Initialize a Neo4j docker container using cypher scripts

Neo4j is a graph native database which many organizations are currently adopting as it can provide capabilities like missing data imputation, knowledge graph implementation, advanced AIML capabilities etc.

With docker this graph database can be containerized and managed on a container management system, but there are many things to consider before you actually use a docker version.

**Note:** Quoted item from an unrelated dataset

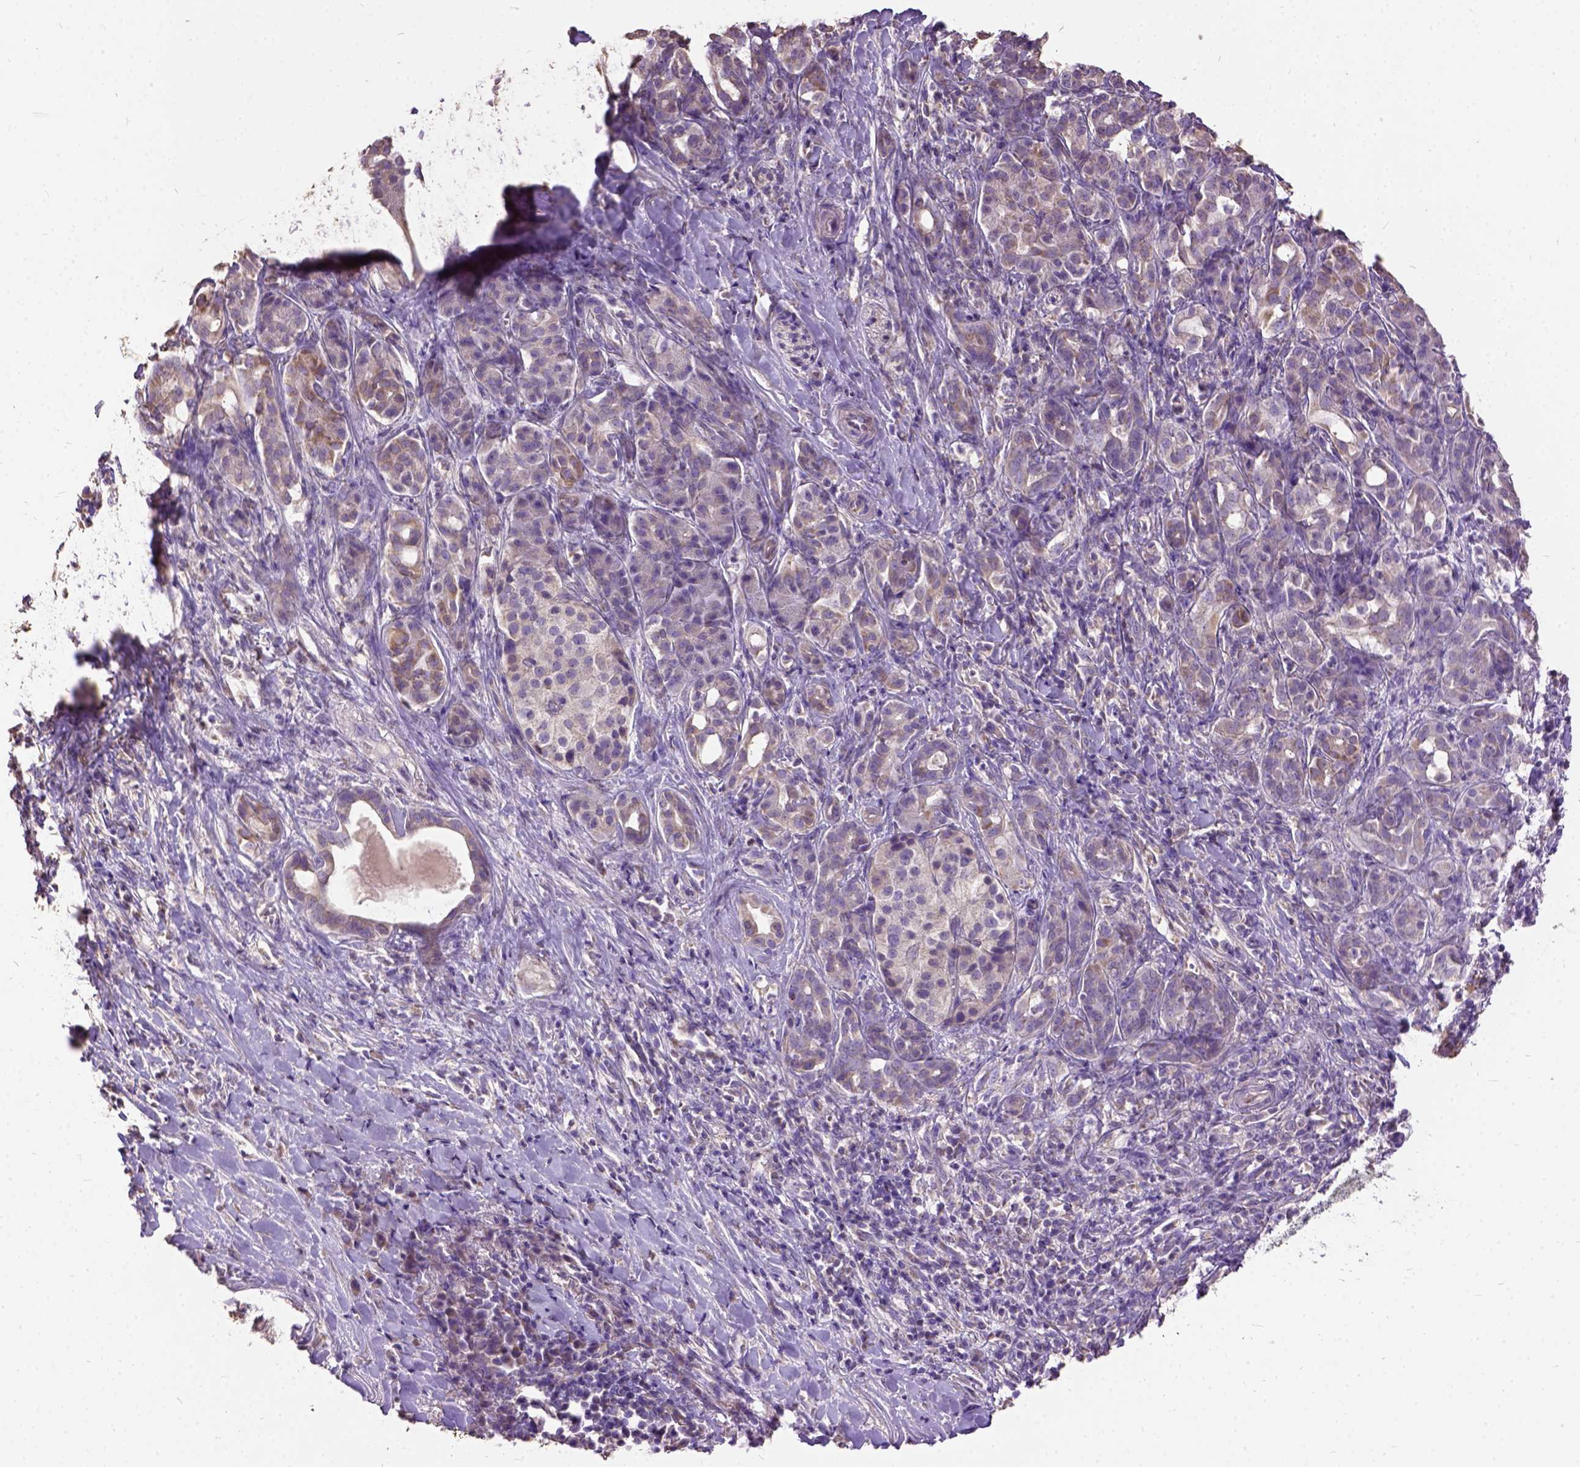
{"staining": {"intensity": "moderate", "quantity": "<25%", "location": "cytoplasmic/membranous"}, "tissue": "pancreatic cancer", "cell_type": "Tumor cells", "image_type": "cancer", "snomed": [{"axis": "morphology", "description": "Adenocarcinoma, NOS"}, {"axis": "topography", "description": "Pancreas"}], "caption": "DAB (3,3'-diaminobenzidine) immunohistochemical staining of human pancreatic cancer shows moderate cytoplasmic/membranous protein expression in approximately <25% of tumor cells.", "gene": "DQX1", "patient": {"sex": "male", "age": 61}}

One of those things that I’ll highlight here is → How to initialize the Neo4j docker container so that once database is up, you have pre-installed schema or indexes

Let’s first start a simple neo4j docker container:

docker run \
--name testneo4j \
-p7474:7474 -p7687:7687 \
--rm \
--env NEO4J_AUTH=neo4j/test \
neo4j:latest

You’ll see below log getting generated:

Changed password for user 'neo4j'.
Directories in use:
home: /var/lib/neo4j
config: /var/lib/neo4j/conf
logs: /logs
plugins: /var/lib/neo4j/plugins
import: /var/lib/neo4j/import
data: /var/lib/neo4j/data
certificates: /var/lib/neo4j/certificates
run: /var/lib/neo4j/run
Starting Neo4j.
2021-05-28 17:22:08.024+0000 INFO Starting...
2021-05-28 17:22:10.812+0000 INFO ======== Neo4j 4.2.6 ========
2021-05-28 17:22:13.258+0000 INFO Initializing system graph model for component 'security-users' with version -1 and status UNINITIALIZED
2021-05-28 17:22:13.270+0000 INFO Setting up initial user from `auth.ini` file: neo4j
2021-05-28 17:22:13.272+0000 INFO Creating new user 'neo4j' (passwordChangeRequired=false, suspended=false)
2021-05-28 17:22:13.287+0000 INFO Setting version for 'security-users' to 2
2021-05-28 17:22:13.296+0000 INFO After initialization of system graph model component 'security-users' have version 2 and status CURRENT
2021-05-28 17:22:13.306+0000 INFO Performing postInitialization step for component 'security-users' with version 2 and status CURRENT
2021-05-28 17:22:13.674+0000 INFO Bolt enabled on 0.0.0.0:7687.
2021-05-28 17:22:15.237+0000 INFO Remote interface available at http://localhost:7474/
2021-05-28 17:22:15.238+0000 INFO Started.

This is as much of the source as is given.